Desde a eleição de Bolsonaro, o cacique vinha pedindo que funcionários do instituto que leva o seu nome marcassem um encontro com o presidente. O máximo que conseguiu foi uma breve reunião com a ministra Damares Alves, em que teve tempo só para se apresentar. Por isso, Raoni se revoltou quando foi atacado pelo presidente. Após o discurso de Bolsonaro na ONU, solicitou uma reunião com o presidente da Câmara, Rodrigo Maia. Em um encontro de quarenta minutos, Raoni disse que o Brasil não tem só um presidente, mas presidentes de vários poderes. “Não gostei do que Bolsonaro falou, mas sou da paz e quero falar de coisas do meu povo”, declarou. Em postura oposta à do presidente, Maia fumou o cachimbo da paz, garantindo que a Câmara não pautaria projetos prejudiciais aos povos indígenas.

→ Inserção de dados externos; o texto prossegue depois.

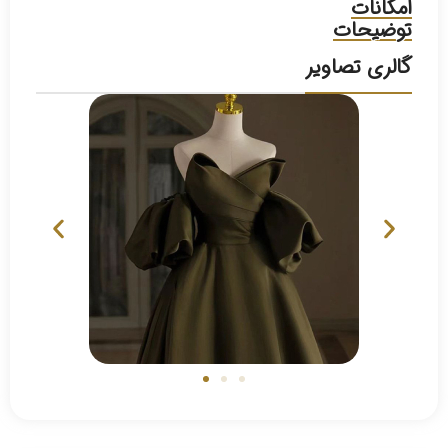
امکانات
توضیحات
گالری تصاویر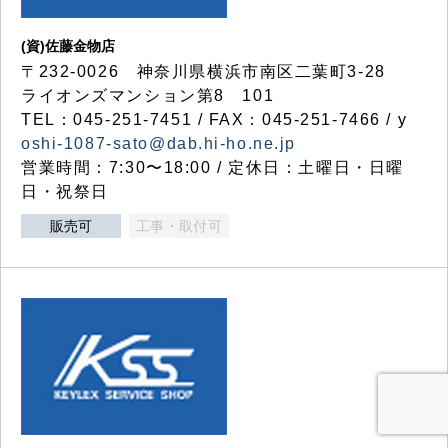
(資)佐藤金物店
〒232-0026 神奈川県横浜市南区二葉町3-28
ライオンズマンション第8 101
TEL：045-251-7451 / FAX：045-251-7466 / y
oshi-1087-sato@dab.hi-ho.ne.jp
営業時間：7:30〜18:00 / 定休日：土曜日・日曜
日・祝祭日
販売可
工事・取付可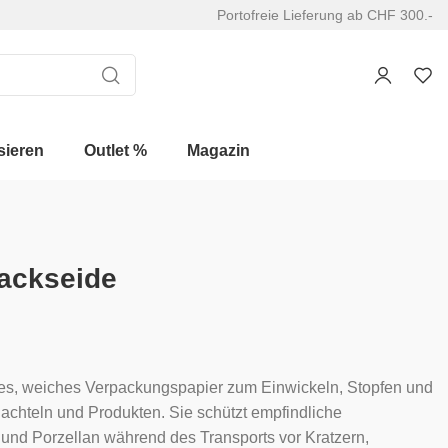
Portofreie Lieferung ab CHF 300.-
sieren
Outlet %
Magazin
ackseide
stes, weiches Verpackungspapier zum Einwickeln, Stopfen und
achteln und Produkten. Sie schützt empfindliche
nd Porzellan während des Transports vor Kratzern,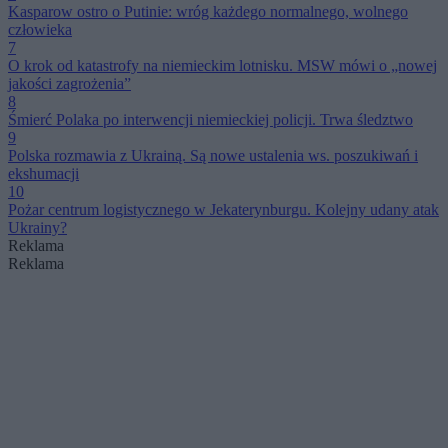
Kasparow ostro o Putinie: wróg każdego normalnego, wolnego
człowieka
7
O krok od katastrofy na niemieckim lotnisku. MSW mówi o „nowej
jakości zagrożenia”
8
Śmierć Polaka po interwencji niemieckiej policji. Trwa śledztwo
9
Polska rozmawia z Ukrainą. Są nowe ustalenia ws. poszukiwań i
ekshumacji
10
Pożar centrum logistycznego w Jekaterynburgu. Kolejny udany atak
Ukrainy?
Reklama
Reklama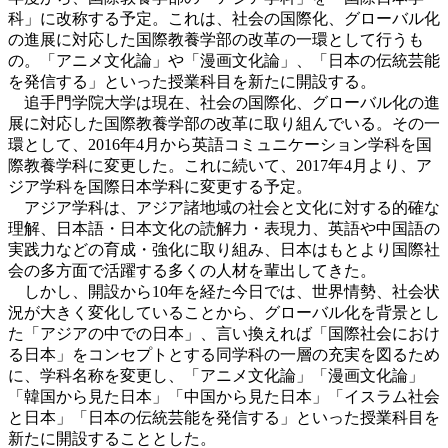
科」に改称する予定。これは、社会の国際化、グローバル化
の進展に対応した国際教養学部の改革の一環として行うも
の。「アニメ文化論」や「漫画文化論」、「日本の伝統芸能
を発信する」といった授業科目を新たに開設する。
追手門学院大学は現在、社会の国際化、グローバル化の進
展に対応した国際教養学部の改革に取り組んでいる。その一
環として、2016年4月から英語コミュニケーション学科を国
際教養学科に変更した。これに続いて、2017年4月より、ア
ジア学科を国際日本学科に変更する予定。
アジア学科は、アジア諸地域の社会と文化に対する的確な
理解、日本語・日本文化の読解力・表現力、英語や中国語の
実践力などの育成・強化に取り組み、日本はもとより国際社
会の多方面で活躍する多くの人材を輩出してきた。
しかし、開設から10年を経た今日では、世界情勢、社会状
況が大きく変化していることから、グローバル化を背景とし
た「アジアの中での日本」、言い換えれば「国際社会におけ
る日本」をコンセプトとする同学科の一層の充実を図るため
に、学科名称を変更し、「アニメ文化論」「漫画文化論」
「韓国から見た日本」「中国から見た日本」「イスラム社会
と日本」「日本の伝統芸能を発信する」といった授業科目を
新たに開設することとした。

É essencial que Raoni ganhe o Nobel agora que líderes mundiais negam de forma patológica os perigos que o planeta enfrenta.

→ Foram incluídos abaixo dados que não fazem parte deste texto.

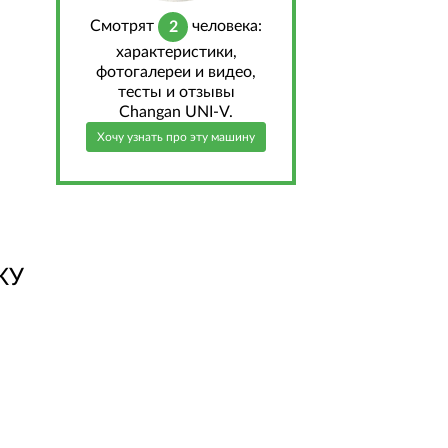
Cмотрят
человека:
2
характеристики,
фотогалереи и видео,
тесты и отзывы
Changan UNI-V.
Хочу узнать про эту машину
КУ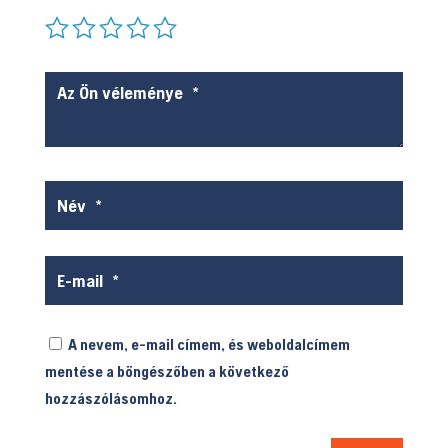
A nevem, e-mail címem, és weboldalcímem
mentése a böngészőben a következő
hozzászólásomhoz.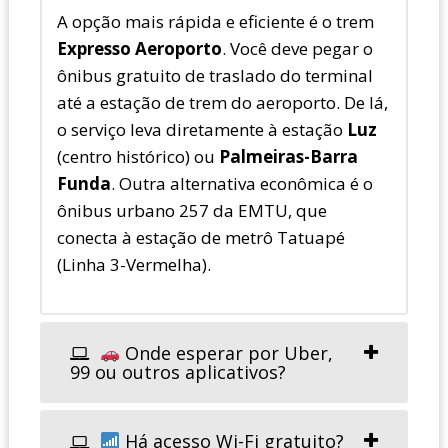
A opção mais rápida e eficiente é o trem
Expresso Aeroporto
. Você deve pegar o
ônibus gratuito de traslado do terminal
até a estação de trem do aeroporto. De lá,
o serviço leva diretamente à estação
Luz
(centro histórico) ou
Palmeiras-Barra
Funda
. Outra alternativa econômica é o
ônibus urbano 257 da EMTU, que
conecta à estação de metrô Tatuapé
(Linha 3-Vermelha).
Onde esperar por Uber,
99 ou outros aplicativos?
Há acesso Wi-Fi gratuito?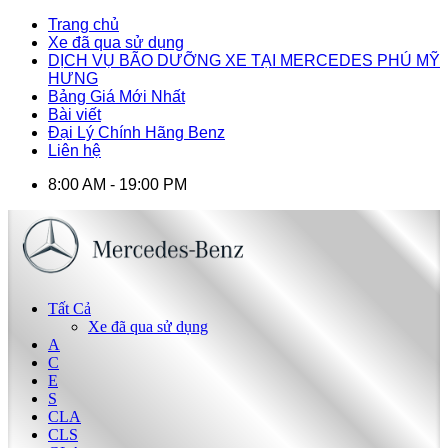
Trang chủ
Xe đã qua sử dụng
DỊCH VỤ BÃO DƯỠNG XE TẠI MERCEDES PHÚ MỸ
HƯNG
Bảng Giá Mới Nhất
Bài viết
Đại Lý Chính Hãng Benz
Liên hệ
8:00 AM - 19:00 PM
Tất Cả
Xe đã qua sử dụng
A
C
E
S
CLA
CLS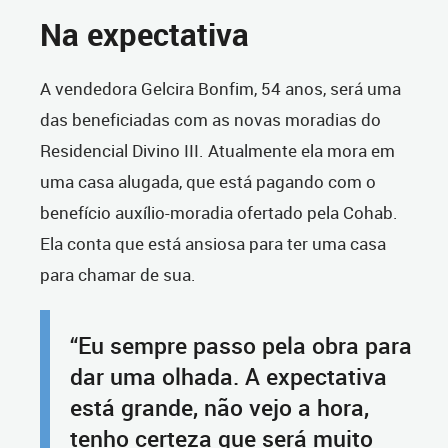
Na expectativa
A vendedora Gelcira Bonfim, 54 anos, será uma
das beneficiadas com as novas moradias do
Residencial Divino III. Atualmente ela mora em
uma casa alugada, que está pagando com o
benefício auxílio-moradia ofertado pela Cohab.
Ela conta que está ansiosa para ter uma casa
para chamar de sua.
“Eu sempre passo pela obra para
dar uma olhada. A expectativa
está grande, não vejo a hora,
tenho certeza que será muito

Sting, em entrevista a VEJA, sobre a candidatura do cacique
Do governo francês, em maio, Raoni ouviu a promessa de ajuda de 1 milhão de euros para diversos projetos realizados na terra indígena em que vive e no Alto Xingu, como capacitação dos locais e o fortalecimento de brigadas indígenas contra incêndios. Seu instituto, no entanto, sofre para pagar contas de água e luz. Os ataques de Bolsonaro também reverberaram em Peixoto de Azevedo (MT), onde fica a sede da organização. Funcionários retiraram os adesivos que identificam o carro do instituto para evitar atos de violência. Desde a campanha, Bolsonaro vem ameaçando não demarcar nenhuma terra indígena em seu governo e já manifestou interesse de abrir as áreas para mineração. Nos nove primeiros meses deste ano, o Conselho Indigenista Missionário (Cimi) registrou 160 casos de invasões contra terras indígenas — em 2018 foram 109 e em 2017, 96. São a postura belicosa de Bolsonaro contra Raoni e as políticas do governo relacionadas ao meio ambiente e aos povos indígenas que podem servir de combustível para o comitê norueguês enviar um recado de oposição a isso em escala global — e dar ao Brasil seu primeiro Nobel.